At the end of day 2 we drove out of Tadcaster to stay with relatives Andy & Helen at their family home. The next morning after some excellent food and home comforts we all piled in the car to drive back to Tadcaster for the start of day 3. Andy had signed up weeks ago to run this leg with me, so we were both eager to get started.
Setting off from the River Wharfe bridge we ran out of Tadcaster post the iconic John Smith’s brewery with it’s prominent chimney but at this point the weather had turned grey and cold so we really didn’t hang around for long to take many photos.
It took me a while to warm up and feel like a running-human, but Andy luckily had fresh legs and set the pace. We found a footpath along the side of the A162 thankfully, even though in places the moss and grass had decided to take over. The first sight of interest we took a diversion to was an old battlefield outside Towton.
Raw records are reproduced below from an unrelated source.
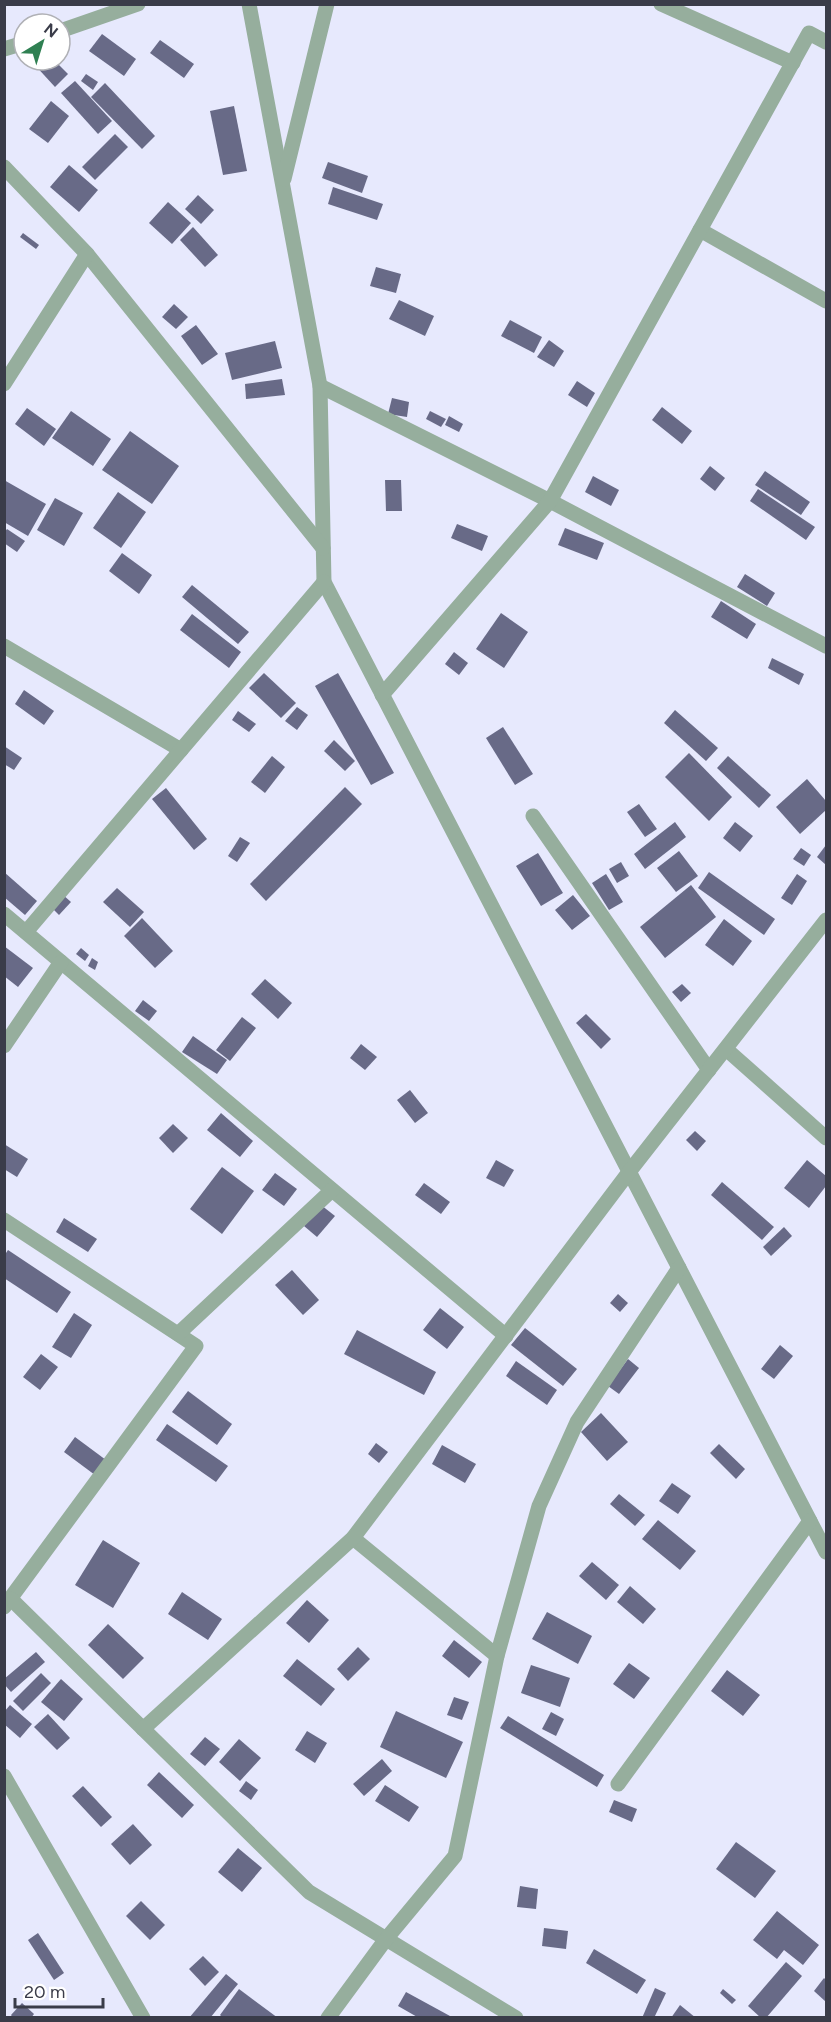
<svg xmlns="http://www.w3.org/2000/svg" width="831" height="2022" font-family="Figtree,sans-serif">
<rect width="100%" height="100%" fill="#e7e9fd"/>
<g fill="#686a87">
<polygon points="102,34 136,59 124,76 89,51"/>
<polygon points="160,40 194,64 184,78 150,53"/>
<polygon points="37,60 54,60 68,74 55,87 33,63"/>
<polygon points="86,74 98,82 93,90 81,81"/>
<polygon points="75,81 112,121 98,134 61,93"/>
<polygon points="105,83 155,136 142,149 91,97"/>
<polygon points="51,101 69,116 48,143 29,129"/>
<polygon points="234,106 247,171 223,175 210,111"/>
<polygon points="115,134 128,147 95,180 82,167"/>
<polygon points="328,162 368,176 362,193 322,178"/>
<polygon points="69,165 98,190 79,212 50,187"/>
<polygon points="333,187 383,204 377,220 328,204"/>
<polygon points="198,195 214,210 201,224 185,209"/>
<polygon points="168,202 191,223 172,244 149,223"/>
<polygon points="193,227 218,255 205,267 180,240"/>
<polygon points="23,233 39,245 36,249 20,237"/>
<polygon points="376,267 401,274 396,293 370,286"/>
<polygon points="399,300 434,316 425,336 389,319"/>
<polygon points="174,304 188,317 176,329 162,317"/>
<polygon points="510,320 542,337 534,353 501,336"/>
<polygon points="196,325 218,354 202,365 181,336"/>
<polygon points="549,340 564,351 554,367 537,357"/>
<polygon points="275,341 282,368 232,380 225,353"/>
<polygon points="282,379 285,395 246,399 245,384"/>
<polygon points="577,381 595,393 587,407 568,395"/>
<polygon points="392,398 409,402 407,417 388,414"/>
<polygon points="662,407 692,431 682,444 652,420"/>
<polygon points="27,408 56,429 44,446 15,424"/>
<polygon points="71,411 111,439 93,466 52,438"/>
<polygon points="430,411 446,419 441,427 426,419"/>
<polygon points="449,416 463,424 459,432 445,425"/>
<polygon points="130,431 179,466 152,504 102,470"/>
<polygon points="710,466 725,478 715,491 700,479"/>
<polygon points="765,471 810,502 801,515 755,485"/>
<polygon points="593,476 619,490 611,506 585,492"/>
<polygon points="4,480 46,504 28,536 4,522"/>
<polygon points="385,480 401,480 402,511 386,511"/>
<polygon points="758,489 815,527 806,540 750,501"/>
<polygon points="118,492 146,512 121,548 93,528"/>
<polygon points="55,498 83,513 64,546 37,530"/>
<polygon points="457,524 488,536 482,551 451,538"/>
<polygon points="565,528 604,543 597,560 558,545"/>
<polygon points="7,529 25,541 17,552 4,543 4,533"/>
<polygon points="122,553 152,575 139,594 109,571"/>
<polygon points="745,574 775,593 767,606 737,587"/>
<polygon points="192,585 249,632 238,644 182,597"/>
<polygon points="721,601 756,624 747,639 711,617"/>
<polygon points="501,613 528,632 504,668 476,649"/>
<polygon points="192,614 241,652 229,668 180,630"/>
<polygon points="454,652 468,663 459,675 445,664"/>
<polygon points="772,658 804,674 799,685 768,668"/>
<polygon points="264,673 296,703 281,718 249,688"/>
<polygon points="338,673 394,773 371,785 315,686"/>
<polygon points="24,690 54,711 44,725 15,704"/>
<polygon points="297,707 308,715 297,730 285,721"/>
<polygon points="675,710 718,748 706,761 664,723"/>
<polygon points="238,711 256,724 249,732 232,720"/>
<polygon points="503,727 533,774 515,785 486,738"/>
<polygon points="334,740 355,761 345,771 324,751"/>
<polygon points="4,746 22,758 14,770 4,764"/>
<polygon points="689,753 732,797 709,821 665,777"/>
<polygon points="272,756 285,767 265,793 251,782"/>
<polygon points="728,756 771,795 759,808 717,768"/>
<polygon points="807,779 826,801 826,810 800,834 776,807"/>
<polygon points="345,787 362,804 266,901 250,884"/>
<polygon points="166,788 207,839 194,850 152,799"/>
<polygon points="639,804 657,829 645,837 627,812"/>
<polygon points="675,822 686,837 645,869 634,854"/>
<polygon points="735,822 753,836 740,852 723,838"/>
<polygon points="240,837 250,843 237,862 228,856"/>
<polygon points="826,845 826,865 817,857"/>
<polygon points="801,848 811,855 804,866 793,859"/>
<polygon points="679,851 698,876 676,892 657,868"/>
<polygon points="538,853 563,893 541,906 516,866"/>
<polygon points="621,862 629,876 617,883 609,869"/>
<polygon points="4,872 37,901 25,915 4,897"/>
<polygon points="709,872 775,919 764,935 698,888"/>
<polygon points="606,874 623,902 609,910 592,883"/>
<polygon points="797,874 807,881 792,905 781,898"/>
<polygon points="691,885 716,917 665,958 640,927"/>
<polygon points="117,888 144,912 130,927 103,902"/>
<polygon points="62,894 71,902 59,915 51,907"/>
<polygon points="573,895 590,916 572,930 555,910"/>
<polygon points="142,918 173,951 155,968 124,936"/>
<polygon points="724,919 752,941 733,966 705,945"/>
<polygon points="4,946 33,968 18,987 4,976"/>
<polygon points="81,948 89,955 85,961 76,954"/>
<polygon points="92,958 98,962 95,970 88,966"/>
<polygon points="265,979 292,1003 278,1019 251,994"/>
<polygon points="682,984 691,993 681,1002 672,992"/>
<polygon points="143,1000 157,1011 149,1021 135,1011"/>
<polygon points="586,1014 611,1039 601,1049 576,1023"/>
<polygon points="242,1017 256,1028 230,1061 216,1050"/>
<polygon points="193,1036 227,1060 217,1074 182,1052"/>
<polygon points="361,1044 377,1057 365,1070 350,1058"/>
<polygon points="410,1090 428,1113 415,1123 397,1100"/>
<polygon points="221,1113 253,1141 240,1157 207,1130"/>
<polygon points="173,1124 188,1138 173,1153 159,1138"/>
<polygon points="695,1131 706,1141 697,1151 686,1140"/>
<polygon points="4,1144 28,1159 17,1177 4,1169"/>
<polygon points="496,1160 514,1170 504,1187 486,1178"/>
<polygon points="807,1160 826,1176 826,1186 809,1208 784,1188"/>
<polygon points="222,1167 254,1191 222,1234 190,1209"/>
<polygon points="275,1173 297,1189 284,1206 262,1190"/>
<polygon points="722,1182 774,1227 762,1240 711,1195"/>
<polygon points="424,1183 450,1202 441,1214 415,1195"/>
<polygon points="321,1205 335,1216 317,1237 304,1226"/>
<polygon points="64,1218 97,1239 88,1252 56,1232"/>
<polygon points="784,1227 792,1236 771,1256 763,1247"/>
<polygon points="8,1250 71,1292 57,1313 4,1278 4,1256"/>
<polygon points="292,1270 319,1300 303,1315 275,1285"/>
<polygon points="618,1294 628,1303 620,1312 610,1303"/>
<polygon points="440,1308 464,1327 447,1349 423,1330"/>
<polygon points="74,1313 92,1325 71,1358 52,1347"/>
<polygon points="525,1328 577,1369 563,1386 511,1345"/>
<polygon points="357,1330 436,1372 424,1395 344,1354"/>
<polygon points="780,1345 793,1356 774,1379 761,1369"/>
<polygon points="41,1354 58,1367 40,1390 23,1377"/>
<polygon points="628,1359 639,1368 619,1394 608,1386"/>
<polygon points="516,1361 557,1390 547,1405 506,1376"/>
<polygon points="188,1391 232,1424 217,1445 172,1412"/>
<polygon points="601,1413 628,1442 607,1461 581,1432"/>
<polygon points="167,1424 228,1466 216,1482 156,1440"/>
<polygon points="75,1437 106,1460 95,1475 64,1452"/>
<polygon points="376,1443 388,1452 379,1463 368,1454"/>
<polygon points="719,1444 745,1469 736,1479 710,1453"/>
<polygon points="442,1445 476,1464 465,1483 432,1464"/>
<polygon points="672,1483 691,1496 678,1514 659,1501"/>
<polygon points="619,1494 645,1515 635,1526 610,1504"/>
<polygon points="658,1520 696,1551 680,1570 642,1539"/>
<polygon points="103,1540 140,1563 113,1608 75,1585"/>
<polygon points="592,1562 619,1585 606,1600 579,1576"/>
<polygon points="630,1586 656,1609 643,1624 617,1602"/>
<polygon points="182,1592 222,1619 208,1640 168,1614"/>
<polygon points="307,1600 329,1620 309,1643 286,1623"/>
<polygon points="547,1612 592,1636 578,1664 532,1639"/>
<polygon points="108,1624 144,1658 123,1679 88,1645"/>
<polygon points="454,1640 482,1662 469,1678 442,1656"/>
<polygon points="358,1647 370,1659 348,1681 337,1669"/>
<polygon points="36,1652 45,1662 11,1692 4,1684 4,1679"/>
<polygon points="297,1659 335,1689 321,1706 283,1676"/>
<polygon points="629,1663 650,1678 634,1699 613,1684"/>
<polygon points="531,1665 570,1678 560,1707 521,1693"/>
<polygon points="727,1670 760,1695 743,1716 711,1691"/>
<polygon points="41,1673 51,1683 23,1711 13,1701"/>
<polygon points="61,1679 83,1699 64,1721 41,1702"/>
<polygon points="454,1697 469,1702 462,1720 447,1715"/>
<polygon points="10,1705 32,1724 20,1738 4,1724 4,1712"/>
<polygon points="396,1711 463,1742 446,1778 380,1747"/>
<polygon points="551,1712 564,1719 556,1736 542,1729"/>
<polygon points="48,1714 70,1738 57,1750 34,1727"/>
<polygon points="508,1716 604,1775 597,1787 500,1728"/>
<polygon points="307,1731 327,1743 315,1763 295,1750"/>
<polygon points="205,1737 220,1749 205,1766 190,1754"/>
<polygon points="239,1739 261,1758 240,1781 219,1762"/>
<polygon points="382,1759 392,1771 364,1796 353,1784"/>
<polygon points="159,1772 194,1805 182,1818 147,1785"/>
<polygon points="246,1781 258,1790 251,1800 239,1791"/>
<polygon points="385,1785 419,1807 409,1822 375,1801"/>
<polygon points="83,1786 112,1817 101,1827 72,1796"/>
<polygon points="614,1800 637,1809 632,1822 609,1812"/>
<polygon points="133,1824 152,1845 130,1865 111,1844"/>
<polygon points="736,1842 776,1871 755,1898 716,1869"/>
<polygon points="238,1848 262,1868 242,1892 218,1872"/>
<polygon points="520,1886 538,1889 536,1909 517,1907"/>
<polygon points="141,1901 165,1925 150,1940 126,1916"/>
<polygon points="777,1911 819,1945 803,1965 784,1950 777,1959 753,1940"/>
<polygon points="544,1928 568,1931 566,1949 542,1946"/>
<polygon points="38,1933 64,1973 54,1980 28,1940"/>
<polygon points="594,1949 646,1980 637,1994 586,1963"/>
<polygon points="203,1956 219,1972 205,1986 189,1969"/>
<polygon points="786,1962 802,1976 766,2018 761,2018 748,2006"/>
<polygon points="226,1974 238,1984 210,2018 189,2018"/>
<polygon points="824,1978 826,1980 826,2002 814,1991"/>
<polygon points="655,1988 666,1993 654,2018 642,2018"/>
<polygon points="239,1989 278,2018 223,2018 220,2015"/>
<polygon points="723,1989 736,2000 732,2004 720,1993"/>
<polygon points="406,1992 450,2016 449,2018 419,2018 398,2006"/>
<polygon points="22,2003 34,2014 31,2018 13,2018 11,2015"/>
<polygon points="680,2005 696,2018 671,2018"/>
</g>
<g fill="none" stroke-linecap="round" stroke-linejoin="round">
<g stroke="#96ae9d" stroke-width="15">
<polyline points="249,4 320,386 324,582 826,1552"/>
<polyline points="661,4 793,63"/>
<polyline points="60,31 138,4"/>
<polyline points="4,49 24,43"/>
<polyline points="4,167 87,254 323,548"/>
<polyline points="284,179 327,4"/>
<polyline points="700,230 826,301"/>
<polyline points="4,384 87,254"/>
<polyline points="320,386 550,501 826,646"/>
<polyline points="4,646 181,750"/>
<polyline points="382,695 550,501 809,33 826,42"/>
<polyline points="533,816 709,1070"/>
<polyline points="4,914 506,1336"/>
<polyline points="26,932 324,582"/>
<polyline points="4,1046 61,962"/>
<polyline points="726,1049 826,1138"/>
<polyline points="4,1220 196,1346 4,1607"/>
<polyline points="178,1334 332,1190"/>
<polyline points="353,1538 497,1656"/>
<polyline points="11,1599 309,1892 516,2018"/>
<polyline points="143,1729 353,1538 629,1172 826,920"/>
<polyline points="4,1776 143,2018"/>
<polyline points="618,1784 810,1521"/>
<polyline points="328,2018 386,1939 455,1856 497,1656 539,1506 577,1422 679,1268"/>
</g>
</g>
<rect width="831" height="2022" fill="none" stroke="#3a3c49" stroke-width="12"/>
<g transform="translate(42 42) rotate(38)"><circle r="28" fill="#ffffff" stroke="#b0b1b6" stroke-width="1.5"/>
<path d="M0-4.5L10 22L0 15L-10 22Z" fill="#2f8052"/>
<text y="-9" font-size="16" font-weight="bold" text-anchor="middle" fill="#3a3c49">N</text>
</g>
<path d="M15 1998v9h88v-9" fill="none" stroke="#3a3c49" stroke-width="3"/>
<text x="24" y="1998" font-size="18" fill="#3a3c49" stroke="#ffffff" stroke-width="4.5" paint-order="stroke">20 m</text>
</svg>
In 1461 during the War of the Roses the two sides met here, resulting in a massive loss of life. The area today is farmland, but visitor information and interpretation boards tell the story reminding people of England’s history.
We carried on running south, and checked the map at a petrol/ gas station because we were about the leave the A162. Just as well we did because the next section of road through Monk Fryston was closed to cars, which meant arranging with the support vehicle where to meet next. In the middle of Monk Fryston we spotted our first thatched cottage – they are few and far between in the north of England.
The next two villages, Birkin & Beal were in the middle of fairly flat farmland, where many hedges had been removed giving the area a very open and expansive feel. We crossed the River Aire, and not long later the Aire and Calder Navigation Canal and then found a nearby pub for a short bathroom break.
We ran through the lovely village of Womersley next and then Walden Stubbs, all the time making our way steadily towards Campsall. It was along a stretch of country lane outside the village of Norton that we came across a very bizarre sight. An earth mount covered in sheep! We all came up with various theories as to what the sheep were doing on the mount: enjoying the sunshine; feeling the warmth of the earth through their feet; simply having an afternoon frolic or maybe trying to get a view of the sunset?! But none of us could resist the photo opp and of course, by this point, a short break!!
Campsall finally arrived after three and half hours of running, about four hours of time on the road, 22 miles covered. Thanks to Andy the day flew by and luckily we finished right next to a pub where we met up with the excellent crew of Helen and Alice, and Mum. Next to an open fire we digested the day and began the rehydration/ recovery process – over soft drinks and peanuts! Next stop Worksop!